Before the war ended, Margolis and Edelman returned to Łódź, and were joined, when the war ended, by her mother and brother, John. In mid-1945, Margolis and Edelman married, moved to the house which her family had occupied before the war, and she began her medical studies.

==Career==
Completing her education, Margolis-Edelman became a pediatrician, working in the Łódź Pediatric Clinic. She specialized in diseases of the kidney and juvenile diabetes, establishing a clinic in Rąbka. She conducted research into these diseases and published her findings. In 1951, Margolis-Edelman had her son Alexander and five years later, gave birth to the couple's daughter, Anna. In the midst of preparing for her habilitation, the 1968 Polish political crisis unleashed a new wave of antisemitism and Margolis-Edelman was not allowed to defend her thesis. She and her children fled to France, but her husband remained in Łódź, providing humanitarian services to anyone in need. Unable to convince the French university to accept her Polish degree, she began her studies all over again and worked in a laboratory analyzing the blood of rats to earn a living.

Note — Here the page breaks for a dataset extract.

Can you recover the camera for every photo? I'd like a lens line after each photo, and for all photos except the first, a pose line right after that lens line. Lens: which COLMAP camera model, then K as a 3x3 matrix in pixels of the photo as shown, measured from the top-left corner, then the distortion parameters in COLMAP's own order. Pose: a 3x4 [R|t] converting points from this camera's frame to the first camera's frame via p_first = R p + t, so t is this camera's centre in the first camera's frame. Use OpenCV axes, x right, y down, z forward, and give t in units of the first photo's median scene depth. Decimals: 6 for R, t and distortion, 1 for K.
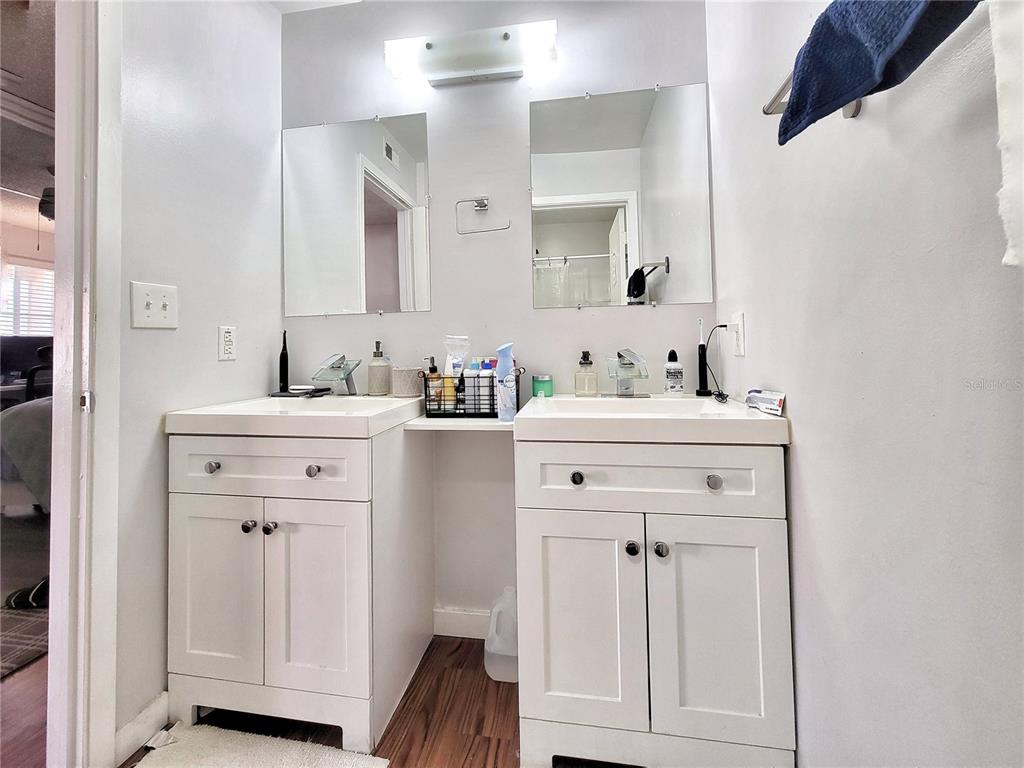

After five years of study, Margolis-Edelman re-earned her ability to practice medicine and became head of the chemistry department where she worked and practicing pediatrics at the Necker-Enfants Malades Hospital. She also worked in the Maternal-Infant Protection Service in Seine-Saint-Denis, as well as serving the communes of Aubervilliers and La Courneuve. In 1978, she began working with Doctors Without Borders, on hospital ships with Vietnamese boat people, work that was later officially recognized by the Vietnamese government. When Bernard Kouchner left the organization, he and Margolis-Edelman co-founded Doctors of the World. She participated in medical missions to such places as Afghanistan, Chad, El Salvador, Guatemala, Lebanon, and Nicaragua.

During the 1981–1983 period of martial law in Poland, Margolis-Edelman supported the pro-democracy opposition. She organized internships abroad for Polish doctors, helped those who could not obtain treatment in Poland, and sent drugs and supplies to Polish hospitals, which were unable to obtain them at the time. She helped found the Franco-Polish association "SOS Aide aux Malades Polonais", to assist Poles in obtaining treatment in France. Around the same time, she served as president of the Literary Notebook Association (Les Cahiers Littéraires) and established the quarterly magazine Zeszyty Literackie in Paris. In 1990, she returned to Poland and established an organization called Nobody's Children to care for victims of child abuse and lobby for their protection. During the Bosnian War, she co-founded a rape victim support center and a center in Saint Petersburg to care for street children.

In 1994, Margolis-Edelman wrote a memoir about her pre-war and World War II experiences, Ala z Elementarza (later translated to English in 1998, as Ala from the Primer). The title was a reference of an earlier work by Marian Falski. As children, Margolis and her brother inspired Falski to write a widely-read early reading primer about two children, Ala and Olek. The title of Margolis-Edelman's memoir, referred to the earlier work's characters. In 1997, Margolis-Edelman published another memoir, entitled Je ne le répéterai pas, je ne veux pas le répéter (I will not repeat it, I do not want to repeat it). She was awarded the Cross of Valor for her humanitarian work and a knighthood by the Order of the Smile.

==Death and legacy==
Margolis-Edelman died on 23 March 2008 in Paris, and was buried in the Cimetière parisien de Bagneux. A symbolic gravesite was placed as a memorial to her at the Jewish Cemetery in Warsaw. In 2010, a documentary, The Girl From A Reading Primer, directed by Edyta Wróblewska and produced by Studio Filmowe Kalejdoskop, detailing Margolis-Edelman's life was released. In 2011, an award named in her honor was established to recognize those who work to protect children.